» Texte étudié:

§

Une huile au goût amer
C’est une affaire d’huile. Mais pas seulement. Le 7 mars prochain, les citoyens devront se prononcer sur le traité de libre-échange signé avec l’Indonésie et combattu par référendum. Au cœur de la controverse, l’huile de palme. Et les dégâts associés à cette culture. Au niveau de la nature, avec une déforestation à grande échelle au profit de ces plantations et des pertes irrémédiables de la biodiversité et de la faune entraînant notamment la destruction des habitats des orangs-outans. Mais aussi sur le front des droits humains et sociaux. Entre travail des enfants et préjudices subis par les populations locales et des petits agriculteurs privés de leurs terres vivrières reconverties pour cette monoculture toujours plus étendue. Pour s’en faire une idée, les plantations s’étalent déjà sur 17 millions d’hectares, soit une superficie quatre fois plus grande que la Suisse, chiffre le comité référendaire réunissant des associations environnementales et paysannes rejointes, entre autres, par les Verts et la Jeunesse socialiste. Conséquence: une huile pourtant réputée mauvaise pour la santé inondant le marché. Un facteur aussi favorisé par son prix, modeste, et une utilisation élargie dans nombre de domaines – de l’alimentaire aux cosmétiques en passant par les agrocarburants pour n’en citer que quelques-uns.
Les réductions tarifaires prévues dans le cadre de l’accord contribueront encore à augmenter la prévalence de cette huile aux relents écologiques et sociaux jugés désastreux. Les opposants au traité ne croient pas aux critères de durabilité censés autoriser les concessions douanières. Et pour cause. Ni contrôles ni sanctions efficaces ne seront garantis et l’industrie concernée se chargera elle-même de ces vérifications. Mieux que rien estiment pourtant d’autres ONG divisées sur la question. Dommage. On n’assistera pas à un front uni comme lors de la votation sur les multinationales responsables quand bien même le risque de greenwashing ne saurait être écarté.

§

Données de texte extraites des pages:

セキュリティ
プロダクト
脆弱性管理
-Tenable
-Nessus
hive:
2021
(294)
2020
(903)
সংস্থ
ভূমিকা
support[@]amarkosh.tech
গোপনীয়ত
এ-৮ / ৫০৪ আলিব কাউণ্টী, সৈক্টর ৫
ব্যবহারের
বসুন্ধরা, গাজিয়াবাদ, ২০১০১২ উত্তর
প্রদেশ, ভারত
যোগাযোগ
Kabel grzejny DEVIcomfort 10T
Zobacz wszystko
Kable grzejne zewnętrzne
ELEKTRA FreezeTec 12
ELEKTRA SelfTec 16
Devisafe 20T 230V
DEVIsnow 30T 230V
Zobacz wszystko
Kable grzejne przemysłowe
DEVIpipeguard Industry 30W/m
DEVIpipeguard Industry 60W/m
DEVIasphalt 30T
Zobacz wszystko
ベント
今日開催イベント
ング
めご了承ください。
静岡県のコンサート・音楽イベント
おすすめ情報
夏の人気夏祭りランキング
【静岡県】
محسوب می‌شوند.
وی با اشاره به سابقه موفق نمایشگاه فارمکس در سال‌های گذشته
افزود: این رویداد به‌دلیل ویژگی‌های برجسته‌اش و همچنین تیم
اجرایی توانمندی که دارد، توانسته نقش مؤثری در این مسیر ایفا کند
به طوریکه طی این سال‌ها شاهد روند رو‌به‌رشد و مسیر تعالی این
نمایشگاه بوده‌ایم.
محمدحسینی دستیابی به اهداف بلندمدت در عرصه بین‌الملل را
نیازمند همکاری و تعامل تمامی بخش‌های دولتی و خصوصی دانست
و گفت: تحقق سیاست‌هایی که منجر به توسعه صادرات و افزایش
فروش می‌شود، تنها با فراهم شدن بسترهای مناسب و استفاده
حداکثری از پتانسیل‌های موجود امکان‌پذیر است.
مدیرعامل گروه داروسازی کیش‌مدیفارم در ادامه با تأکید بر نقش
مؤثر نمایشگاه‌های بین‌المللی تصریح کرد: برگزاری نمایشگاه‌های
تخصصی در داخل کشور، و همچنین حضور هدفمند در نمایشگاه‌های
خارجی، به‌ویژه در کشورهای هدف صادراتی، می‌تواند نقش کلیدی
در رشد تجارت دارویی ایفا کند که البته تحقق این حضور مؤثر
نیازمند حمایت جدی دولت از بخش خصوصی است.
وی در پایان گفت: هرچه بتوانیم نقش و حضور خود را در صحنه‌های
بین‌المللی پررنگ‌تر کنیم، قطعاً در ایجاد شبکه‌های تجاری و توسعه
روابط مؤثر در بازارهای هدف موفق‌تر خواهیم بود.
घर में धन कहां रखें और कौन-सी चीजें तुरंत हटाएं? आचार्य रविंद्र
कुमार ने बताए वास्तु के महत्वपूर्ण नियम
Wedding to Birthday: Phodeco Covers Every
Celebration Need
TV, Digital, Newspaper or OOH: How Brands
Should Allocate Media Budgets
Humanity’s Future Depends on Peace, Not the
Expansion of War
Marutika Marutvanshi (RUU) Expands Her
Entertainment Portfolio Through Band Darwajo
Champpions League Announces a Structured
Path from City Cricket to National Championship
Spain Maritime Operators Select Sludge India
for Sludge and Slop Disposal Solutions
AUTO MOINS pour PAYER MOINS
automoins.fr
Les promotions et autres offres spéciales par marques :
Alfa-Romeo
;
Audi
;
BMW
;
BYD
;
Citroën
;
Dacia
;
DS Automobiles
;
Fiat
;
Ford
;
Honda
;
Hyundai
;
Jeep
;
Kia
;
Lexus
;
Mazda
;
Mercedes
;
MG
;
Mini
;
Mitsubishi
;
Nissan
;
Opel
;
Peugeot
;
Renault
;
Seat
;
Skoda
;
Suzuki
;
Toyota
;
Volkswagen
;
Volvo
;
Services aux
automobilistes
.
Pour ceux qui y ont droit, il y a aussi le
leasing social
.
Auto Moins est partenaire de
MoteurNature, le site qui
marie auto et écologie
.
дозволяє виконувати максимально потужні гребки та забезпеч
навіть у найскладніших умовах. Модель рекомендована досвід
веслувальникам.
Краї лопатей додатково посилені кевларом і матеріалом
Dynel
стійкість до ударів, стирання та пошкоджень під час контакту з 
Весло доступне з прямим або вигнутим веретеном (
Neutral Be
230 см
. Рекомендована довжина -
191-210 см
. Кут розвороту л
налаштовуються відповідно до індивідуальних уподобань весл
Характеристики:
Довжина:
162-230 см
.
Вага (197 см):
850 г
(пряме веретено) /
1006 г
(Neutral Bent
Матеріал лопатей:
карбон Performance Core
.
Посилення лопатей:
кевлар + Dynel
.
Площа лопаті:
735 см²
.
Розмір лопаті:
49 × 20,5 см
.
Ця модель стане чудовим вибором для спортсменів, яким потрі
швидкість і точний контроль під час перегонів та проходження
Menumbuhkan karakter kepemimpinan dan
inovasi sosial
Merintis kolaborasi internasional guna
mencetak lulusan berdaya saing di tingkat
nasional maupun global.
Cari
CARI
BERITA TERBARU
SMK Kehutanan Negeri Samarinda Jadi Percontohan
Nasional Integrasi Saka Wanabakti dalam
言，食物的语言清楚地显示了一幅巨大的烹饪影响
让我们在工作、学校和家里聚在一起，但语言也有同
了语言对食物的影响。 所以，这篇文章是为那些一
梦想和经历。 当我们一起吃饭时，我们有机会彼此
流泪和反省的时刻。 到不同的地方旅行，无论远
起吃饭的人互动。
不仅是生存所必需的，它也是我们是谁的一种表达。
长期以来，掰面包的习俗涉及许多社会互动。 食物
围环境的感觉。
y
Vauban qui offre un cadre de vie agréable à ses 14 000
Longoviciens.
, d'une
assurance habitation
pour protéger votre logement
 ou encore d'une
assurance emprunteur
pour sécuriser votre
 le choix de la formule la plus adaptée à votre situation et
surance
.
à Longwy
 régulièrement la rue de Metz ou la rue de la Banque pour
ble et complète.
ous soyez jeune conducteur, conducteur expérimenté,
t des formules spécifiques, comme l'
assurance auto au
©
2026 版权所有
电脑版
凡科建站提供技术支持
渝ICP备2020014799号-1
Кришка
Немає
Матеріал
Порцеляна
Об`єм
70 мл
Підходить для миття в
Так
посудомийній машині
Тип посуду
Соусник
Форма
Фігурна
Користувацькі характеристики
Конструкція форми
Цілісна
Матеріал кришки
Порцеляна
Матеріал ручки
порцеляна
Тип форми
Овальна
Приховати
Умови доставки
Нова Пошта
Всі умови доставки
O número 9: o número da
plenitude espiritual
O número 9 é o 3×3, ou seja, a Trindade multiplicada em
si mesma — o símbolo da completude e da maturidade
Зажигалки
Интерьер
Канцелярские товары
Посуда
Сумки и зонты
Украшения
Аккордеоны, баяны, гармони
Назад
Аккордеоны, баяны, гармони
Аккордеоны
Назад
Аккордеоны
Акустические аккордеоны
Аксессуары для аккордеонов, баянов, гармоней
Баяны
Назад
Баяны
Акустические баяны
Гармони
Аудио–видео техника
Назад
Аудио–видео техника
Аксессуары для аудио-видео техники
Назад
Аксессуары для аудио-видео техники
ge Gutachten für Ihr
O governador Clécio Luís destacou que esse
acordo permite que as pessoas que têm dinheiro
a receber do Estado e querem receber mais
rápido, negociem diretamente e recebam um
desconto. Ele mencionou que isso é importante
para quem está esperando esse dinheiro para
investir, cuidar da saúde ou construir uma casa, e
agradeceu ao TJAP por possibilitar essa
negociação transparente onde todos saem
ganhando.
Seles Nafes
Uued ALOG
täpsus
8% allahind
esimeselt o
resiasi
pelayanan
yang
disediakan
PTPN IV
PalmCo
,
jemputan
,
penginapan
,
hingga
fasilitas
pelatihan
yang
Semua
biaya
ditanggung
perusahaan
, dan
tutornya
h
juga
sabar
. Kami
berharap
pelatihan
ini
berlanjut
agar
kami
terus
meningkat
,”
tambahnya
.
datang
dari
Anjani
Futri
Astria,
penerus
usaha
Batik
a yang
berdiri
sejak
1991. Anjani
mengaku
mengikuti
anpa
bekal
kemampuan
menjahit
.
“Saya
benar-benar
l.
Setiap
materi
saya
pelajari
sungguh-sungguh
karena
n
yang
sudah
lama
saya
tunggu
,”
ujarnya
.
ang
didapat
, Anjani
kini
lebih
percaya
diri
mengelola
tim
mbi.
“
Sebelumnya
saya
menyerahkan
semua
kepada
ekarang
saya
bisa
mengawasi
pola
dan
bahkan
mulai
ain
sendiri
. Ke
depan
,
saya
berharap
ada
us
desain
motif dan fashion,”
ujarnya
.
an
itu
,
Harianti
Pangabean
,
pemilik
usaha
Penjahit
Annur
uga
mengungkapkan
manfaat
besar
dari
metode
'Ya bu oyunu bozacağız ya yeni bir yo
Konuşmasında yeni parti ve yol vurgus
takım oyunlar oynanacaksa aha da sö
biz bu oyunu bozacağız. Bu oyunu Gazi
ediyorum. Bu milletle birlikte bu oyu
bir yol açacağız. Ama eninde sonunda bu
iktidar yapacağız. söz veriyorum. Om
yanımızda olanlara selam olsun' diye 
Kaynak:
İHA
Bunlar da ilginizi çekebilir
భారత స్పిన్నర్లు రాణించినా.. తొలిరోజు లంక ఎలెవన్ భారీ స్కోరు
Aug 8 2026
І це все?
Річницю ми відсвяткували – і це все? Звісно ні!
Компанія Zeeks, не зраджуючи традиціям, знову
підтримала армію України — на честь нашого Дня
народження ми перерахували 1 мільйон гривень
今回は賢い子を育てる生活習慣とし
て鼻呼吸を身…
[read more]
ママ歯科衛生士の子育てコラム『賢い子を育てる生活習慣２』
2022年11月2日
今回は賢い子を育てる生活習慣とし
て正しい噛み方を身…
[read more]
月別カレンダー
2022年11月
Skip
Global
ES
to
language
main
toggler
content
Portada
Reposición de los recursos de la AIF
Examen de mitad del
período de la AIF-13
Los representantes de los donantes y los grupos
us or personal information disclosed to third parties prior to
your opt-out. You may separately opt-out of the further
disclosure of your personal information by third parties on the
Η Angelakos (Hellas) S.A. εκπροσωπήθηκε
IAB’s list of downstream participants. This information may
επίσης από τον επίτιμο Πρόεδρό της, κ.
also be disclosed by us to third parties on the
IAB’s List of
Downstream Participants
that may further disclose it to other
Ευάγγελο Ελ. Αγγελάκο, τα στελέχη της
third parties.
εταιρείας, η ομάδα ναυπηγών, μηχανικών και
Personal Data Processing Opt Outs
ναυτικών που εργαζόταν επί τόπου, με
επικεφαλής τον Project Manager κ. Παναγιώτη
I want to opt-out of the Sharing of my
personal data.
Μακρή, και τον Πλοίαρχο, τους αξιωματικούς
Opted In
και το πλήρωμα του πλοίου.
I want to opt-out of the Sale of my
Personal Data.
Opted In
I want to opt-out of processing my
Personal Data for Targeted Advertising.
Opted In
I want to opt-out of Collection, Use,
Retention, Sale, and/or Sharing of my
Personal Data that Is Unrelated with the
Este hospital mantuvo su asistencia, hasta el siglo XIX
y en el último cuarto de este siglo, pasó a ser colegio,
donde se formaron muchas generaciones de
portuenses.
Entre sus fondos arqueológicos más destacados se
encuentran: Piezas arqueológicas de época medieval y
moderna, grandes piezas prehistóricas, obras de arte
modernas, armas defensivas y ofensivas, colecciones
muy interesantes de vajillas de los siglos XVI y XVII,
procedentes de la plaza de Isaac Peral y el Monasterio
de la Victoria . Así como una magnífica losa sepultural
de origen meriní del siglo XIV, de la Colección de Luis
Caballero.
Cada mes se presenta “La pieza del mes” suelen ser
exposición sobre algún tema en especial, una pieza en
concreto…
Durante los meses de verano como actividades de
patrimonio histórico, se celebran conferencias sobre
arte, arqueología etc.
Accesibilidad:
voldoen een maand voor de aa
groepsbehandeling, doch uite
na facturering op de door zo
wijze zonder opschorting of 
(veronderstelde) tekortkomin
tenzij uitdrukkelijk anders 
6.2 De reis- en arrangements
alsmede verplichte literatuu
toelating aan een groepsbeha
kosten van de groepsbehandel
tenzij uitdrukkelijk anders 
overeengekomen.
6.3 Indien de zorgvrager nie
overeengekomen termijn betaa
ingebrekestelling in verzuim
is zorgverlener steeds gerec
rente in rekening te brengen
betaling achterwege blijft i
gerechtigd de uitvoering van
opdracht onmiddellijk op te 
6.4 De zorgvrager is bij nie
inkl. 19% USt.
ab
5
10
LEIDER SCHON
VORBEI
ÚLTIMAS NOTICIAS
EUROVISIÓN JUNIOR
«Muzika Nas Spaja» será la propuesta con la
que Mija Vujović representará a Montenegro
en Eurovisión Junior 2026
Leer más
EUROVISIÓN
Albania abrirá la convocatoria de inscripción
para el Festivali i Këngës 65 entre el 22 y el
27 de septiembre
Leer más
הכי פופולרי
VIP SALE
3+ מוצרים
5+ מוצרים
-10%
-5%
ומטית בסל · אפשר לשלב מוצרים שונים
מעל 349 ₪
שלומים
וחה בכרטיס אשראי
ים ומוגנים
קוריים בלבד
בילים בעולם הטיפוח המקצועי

§

» Tâches à réaliser:
1) Répondez aux questions suivantes d'après le texte sur l'huile de palme.
(a) À quelle date les citoyens devront-ils se prononcer sur le traité avec l'Indonésie ?
(b) Quelle superficie les plantations occupent-elles déjà, selon le comité référendaire ?
(c) Selon les opposants au traité, qui se chargera de vérifier les critères de durabilité ?
2) Veuillez reprendre le texte sur l'huile de palme et le poursuivre à partir de sa dernière phrase.

» Réponses attendues:
1)
(a) Le 7 mars prochain.
(b) 17 millions d'hectares, soit une superficie quatre fois plus grande que la Suisse.
(c) L'industrie concernée elle-même.

2)
L’accord porte aussi préjudice à notre agriculture. La pression sur le prix des huiles locales, colza et tournesol, ne manquera pas de s’exercer avec cette concurrence en roue libre ou presque. Même si des contingents sur les importations pourraient alors être décidés. Reste que dans ce cas aussi, le coût du travail dans nos frontières ne saurait régater. Du côté des partisans, des entreprises suisses – pharmas et secteurs financiers en tête – se frottent les mains en pensant aux affaires supplémentaires qu’elles pourront réaliser avec ce pays de plus de 260 millions d’habitants. Et tant pis si, dans cette dynamique, la plus forte protection de la propriété intellectuelle négociée sera synonyme pour la population indonésienne de médicaments plus chers et d’accès entravé aux semences comme d’un d’affaiblissement du secteur bancaire du pays.
Dans ce contexte, dire non à ce traité, bien qu’il ne concerne pas uniquement l’huile de palme plutôt anecdotique dans les échanges visés, a aussi une valeur de signal. C’est dire non à cette logique du prix le plus bas, de l’épuisement des ressources, de la négation de populations autochtones, de la disparition des forêts, puits de carbone, d’achats à des milliers de kilomètres au lieu de favoriser l’approvisionnement local et dans les pays voisins. C’est actionner un frein à une croissance sans cautèles qui mène l’humanité à sa perte. A l’heure où la question écologique figure en tête de liste des défis que devra relever la planète et s’invite tous les jours ou presque dans les débats helvétiques, il sera possible de faire un pas de côté. De refuser de rajouter de l’huile dans les rouages d’une mondialisation de l’économie accentuant encore la pression sur l’environnement.